To determine the number of perfect games we would have expected to occur since 1900, I calculated the probability of getting 27 outs in a row. To do this, I used the average on-base percentage (OBP) for the entire league since 1900. The odds of getting 27 outs in a row is (1-OBP)^27. And this is where I went wrong. You see, the average OBP is the percentage of the time a batter gets on base against every pitcher. That includes starters and relief pitchers. However, when a perfect game occurs, the starter pitches all 9 innings. Since starters are usually better than relief pitchers (that’s why they’re starters), batters should have a lower OBP percentage against them. Instead of using the OBP against all pitchers, we need the OBP against just starters.

# Collecting the Data

Luckily, baseball-reference.com has the OBP of all the players who batted against an individual pitcher. For example, this year batters have an OBP of 0.255 when batting against Matt Cain. So I took the OBP for 4,397 individual pitchers from 1960 until 2012. Not counting any pitchers from this year (because they’ve played less than half the season) every pitcher has pitched at least 100 innings a season. They also have pitched an average of 33 games a year and 6.2 innings per game. So we’ll assume that the vast majority of these pitchers are starters.

Why did I only go back to 1960? Because baseball reference says that for many detailed stats (like the one I was collecting), pre-1954 seasons have a substantial number of games that are missing play-by-play accounts and should be viewed as essentially incomplete. Why didn’t I go back to 1954 then? Well...because it took a long time to gather all that data and I got lazy.

My laziness aside, we have a problem. We can’t simply ignore 60 years of baseball! Now, from last post, we have the league OBP against all pitchers for each year from 1900-2012. Baseball reference did not say there were any problems with those statistics. And one would imagine that as the OBP against all pitchers goes up and down from year to year, the OBP against just starters would, too. So I took the average OBP against starters for each year, and used a time series plot to compare it to the average OBP against all pitchers.  (If you'd like to do the same, my data sheet is available here.)

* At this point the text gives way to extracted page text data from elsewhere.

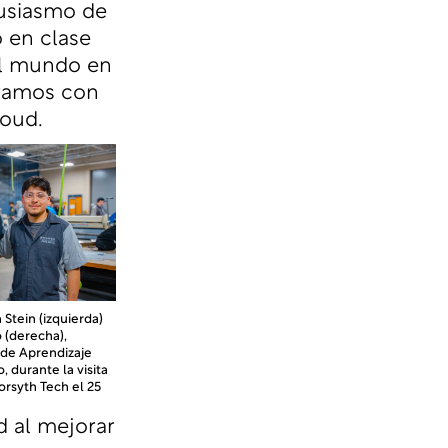
tusiasmo de
o en clase
el mundo en
eramos con
troud.
Stein (izquierda)
o (derecha),
 de Aprendizaje
, durante la visita
orsyth Tech el 25
d al mejorar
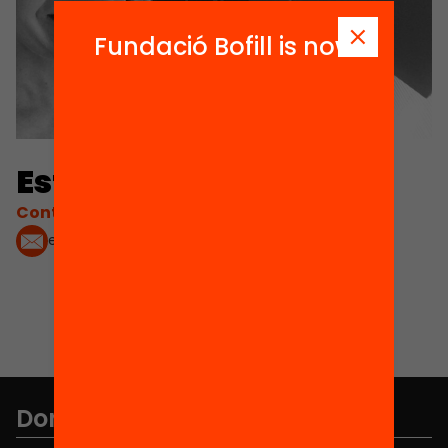
Fundació Bofill is now
Esther Hierro Mariné
Contacta'm:
esther@marinva.es
Don't miss anything.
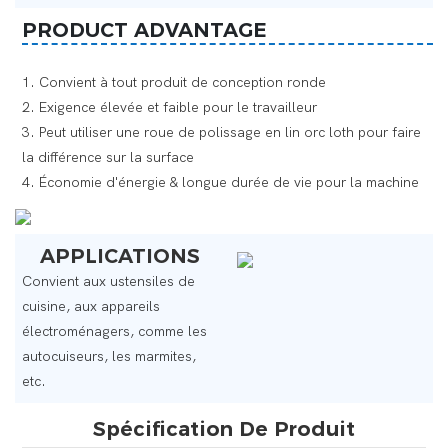
PRODUCT ADVANTAGE
1. Convient à tout produit de conception ronde
2. Exigence élevée et faible pour le travailleur
3. Peut utiliser une roue de polissage en lin orc loth pour faire
la différence sur la surface
4. Économie d'énergie & longue durée de vie pour la machine
APPLICATIONS
Convient aux ustensiles de
cuisine, aux appareils
électroménagers, comme les
autocuiseurs, les marmites,
etc.
Spécification De Produit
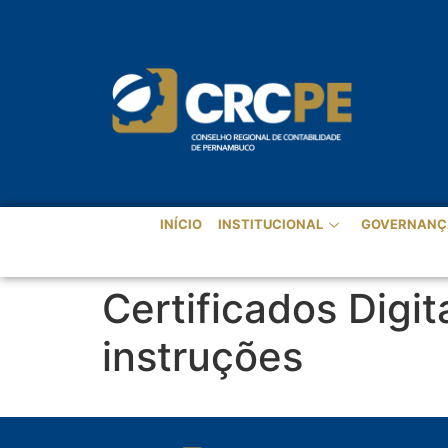
INÍCIO
INSTITUCIONAL
GOVERNANÇ
Certificados Digi
instruções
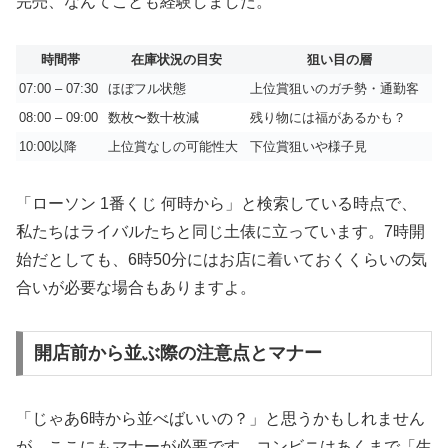
完売、なんてことも経験しました。
時間帯
在庫状況の目安
狙い目の層
07:00 – 07:30
ほぼフル状態
上位賞狙いのガチ勢・通勤客
08:00 – 09:00
数枚〜数十枚減
残り物には福があるかも？
10:00以降
上位賞なしの可能性大
下位賞狙いや様子見
「ローソン 1番くじ 何時から」と検索している時点で、
私たちはライバルたちと同じ土俵に立っています。7時開
始だとしても、6時50分にはお店に着いておくくらいの気
合いが必要な場合もありますよ。
開店前から並ぶ際の注意点とマナー
「じゃあ6時から並べばいいの？」と思うかもしれません
が、ここにもマナーが必要です。コンビニはあくまで「生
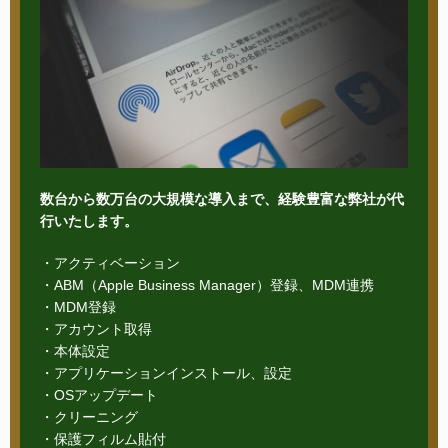
数台から数万台の大規模な導入まで、経験豊富な弊社が代
行いたします。
・アクティベーション
・ABM（Apple Business Manager）登録、MDM連携
・MDM登録
・アカウント取得
・本体設定
・アプリケーションインストール、設定
・OSアップデート
・クリーニング
・保護フィルム貼付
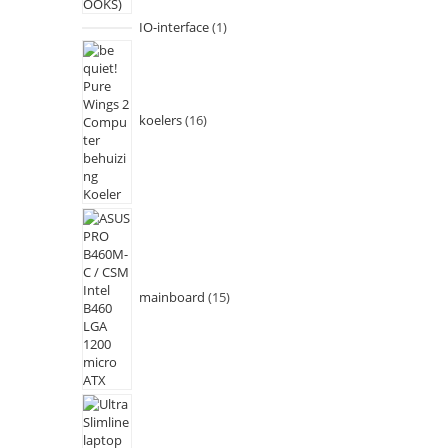
IO-interface
1
koelers
16
mainboard
15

First of all, we see that the OBP against starters is lower than the OBP against all pitchers. This supports the notion that starters are better than relief pitchers. We also see that both stats seem to go up and down similarly. So why don’t we run a regression analysis and obatin a model that can predict OBP against just starters?

Great! The r-squared value for this regression analysis is 94.3%! That means that 94.3% of the variation in the OBP against starting pitchers can be explained by the OBP against all pitchers. We can now use the model from this regression analysis to calculate the OBP against just the starting pitchers for each year before 1960.

# A New Expected Value

Using the equation, I predicted that since 1900, the proportion of batters who get on base against starting pitchers is 0.317. In my previous post, I used a value of 0.329. So using our new number, we can calculate the following:

• 1 - 0.317 = 0.683 = A probability of 68.3% of a starting pitcher getting a batter out
• 0.683^27 = .00003383 = Odds of 1 in 29,555 of a starting pitcher throwing a perfect game
• 0.00003383 * 363,842 = We would have expected 12.3 perfect games since 1900

In my previous post, I found an expected value of 7.8 perfect games. Because there have been 20 perfect games since 1900, it appears that our value using numbers for just starters is much more accurate. Still less than what we’ve observed, but not nearly as unlikely. A probability distribution plot can help show us just how unlikely it would be to have had 20 perfect games since 1900.

In my last post, 20 wasn’t even close to any gray bars, and I calculated odds of 1 in 5,780 of there being at least 20 perfect games. When we use only OBP against starting pitchers, we see that having 20 perfect games is much more likely. In fact, the odds drop to 1 in 37. One other thing to keep in mind is that I wrote the article the day after a perfect game was thrown. There was some bias in the point where I stopped collecting the number of perfect game opportunities. Had I written the article the day before the perfect game, the odds of seeing 19 perfect games by June 12, 2012 would have been 1 in 20.

It looks like we’ve been able to partially explain why the numbers were so far off before. We’ve still seen more perfect games than we would expect, but it’s a lot closer than before. My conspiracy theory that MLB has started rigging perfect games to increase interest is losing steam. Okay, I never really believed that, but there have been 5 perfect games in the last 4 years (and one Jim Joyce call from 6). If we keep seeing a steady stream of perfect games, I might just have to go back and revisit that idea. Until then, I’m going to stick to the conclusion that throwing a game is really, really hard. And with odds of 1 in 29,555, any pitcher who throws one is in a very exclusive club.